Dimensions: 11 7/8 x 20 7/8 in. (30.16 x 53.02 cm) (image)18 7/8 x 25 7/8 in. (47.94 x 65.72 cm) (sheet)
Copyright: No Copyright - United States
This is Kathe Kollwitz's "The Widow II," a woodcut print, made sometime in the first half of the 20th century. It's a stark image, all black and white, that hits you right in the gut. The thing about woodcut is that it's so direct, so un-fussy. You see the marks of the tool, the artist's hand. It’s a process of carving away, of reduction, which feels appropriate here. Look at the white lines that define the figures, they're raw, almost brutal. The texture in the lower portion of the print is like a bed of nails. And that darkness, that solid block of black looming over the figures, it's not just a background. It's a weight, a presence. You can feel the grief, the despair, pressing down. Kollwitz made a lot of prints about war and loss. She understood that art wasn't just about beauty, but about bearing witness, about feeling. Goya comes to mind. Artists willing to look into the abyss. It’s powerful stuff.

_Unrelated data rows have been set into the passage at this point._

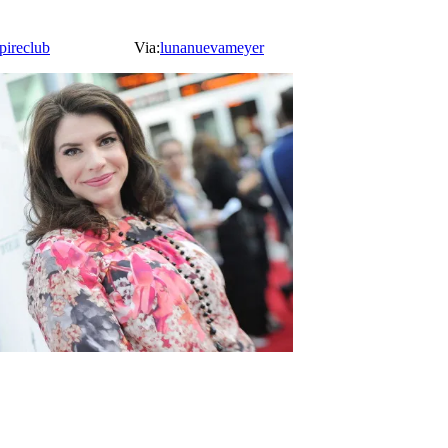
pireclub
Via:
lunanuevameyer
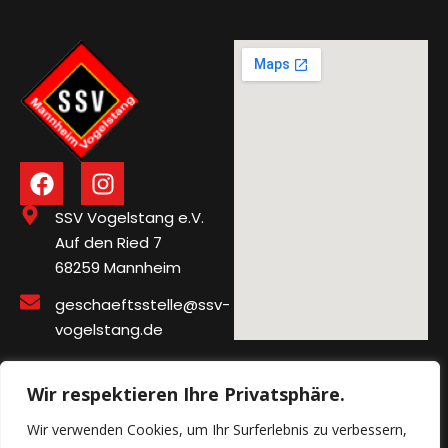
SSV Vogelstang e.V.
Auf den Ried 7
68259 Mannheim
geschaeftsstelle@ssv-
vogelstang.de
Wir respektieren Ihre Privatsphäre.
Impressum
Wir verwenden Cookies, um Ihr Surferlebnis zu verbessern,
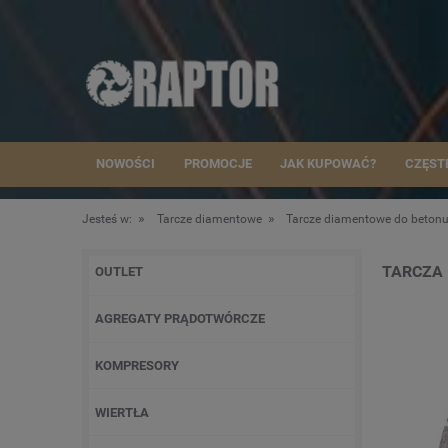
NOWOŚCI
PROMOCJE
JAK KUPOWAĆ?
CZĘST
»
»
Jesteś w:
Tarcze diamentowe
Tarcze diamentowe do beton
TARCZA 
OUTLET
AGREGATY PRĄDOTWÓRCZE
KOMPRESORY
WIERTŁA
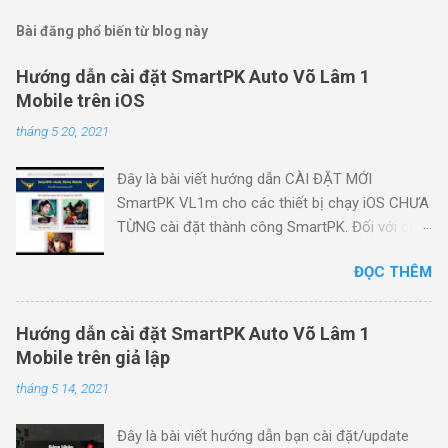
Bài đăng phổ biến từ blog này
Hướng dẫn cài đặt SmartPK Auto Võ Lâm 1
Mobile trên iOS
tháng 5 20, 2021
Đây là bài viết hướng dẫn CÀI ĐẶT MỚI
SmartPK VL1m cho các thiết bị chạy iOS CHƯA
TỪNG cài đặt thành công SmartPK. Đối với các
thiết bị ĐÃ TỪNG cài đặt thành công SmartPK
ĐỌC THÊM
và cần update SmartPK hoặc khôi phục auto
(không thấy nút SmartPK trong game) , vui lòng
làm theo hướng dẫn này: Hướng dẫn update
Hướng dẫn cài đặt SmartPK Auto Võ Lâm 1
hoặc khôi phục SmartPK VL1m trên iOS LƯU Ý
Mobile trên giả lập
TRƯỚC KHI BẮT ĐẦU Các bạn vui lòng làm tuần
tháng 5 14, 2021
tự các bước trong hướng dẫn và lưu ý những
chỗ bôi đỏ . Chỉ mất khoảng 3 - 5 phút là bạn
Đây là bài viết hướng dẫn bạn cài đặt/update
có thể cài đặt SmartPK thành công trên iOS,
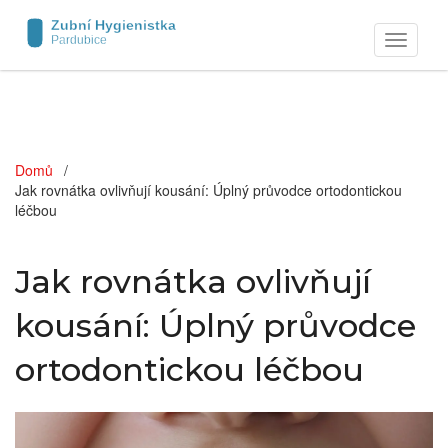
Zobrazit
navigaci
Domů
Jak rovnátka ovlivňují kousání: Úplný průvodce ortodontickou
léčbou
Jak rovnátka ovlivňují
kousání: Úplný průvodce
ortodontickou léčbou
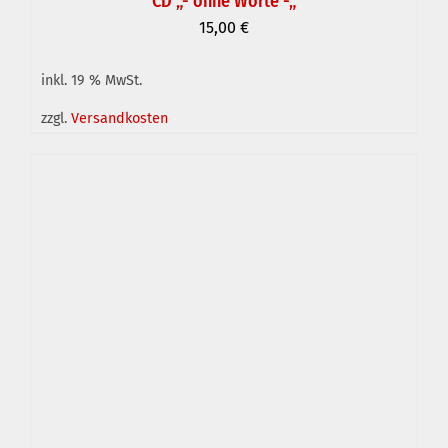
CD „- ohne Worte -„
15,00
€
inkl. 19 % MwSt.
zzgl.
Versandkosten
IN DEN WARENKORB
/
DETAILS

Käthe Kollwitz is remembered for her haunting scenes of suffering, especially the tragic consequences of poverty and disease among women and children. She was anti-war, anti-violence, and ultimately a believer in the triumph of the human spirit, and she skillfully used the graphic arts—prints, illustrations, posters—to promote her left-leaning social agenda. In her print cycle Krieg (War), Kollwitz exploited the woodcut’s stark graphic power to illustrate war’s tragic effect on wives, parents, and children left behind. Tied to no specific time or place, the heartrending images are both universal admonishments against war and personal memories of loss—her son Peter died in battle in 1914, two months after joining the German Army.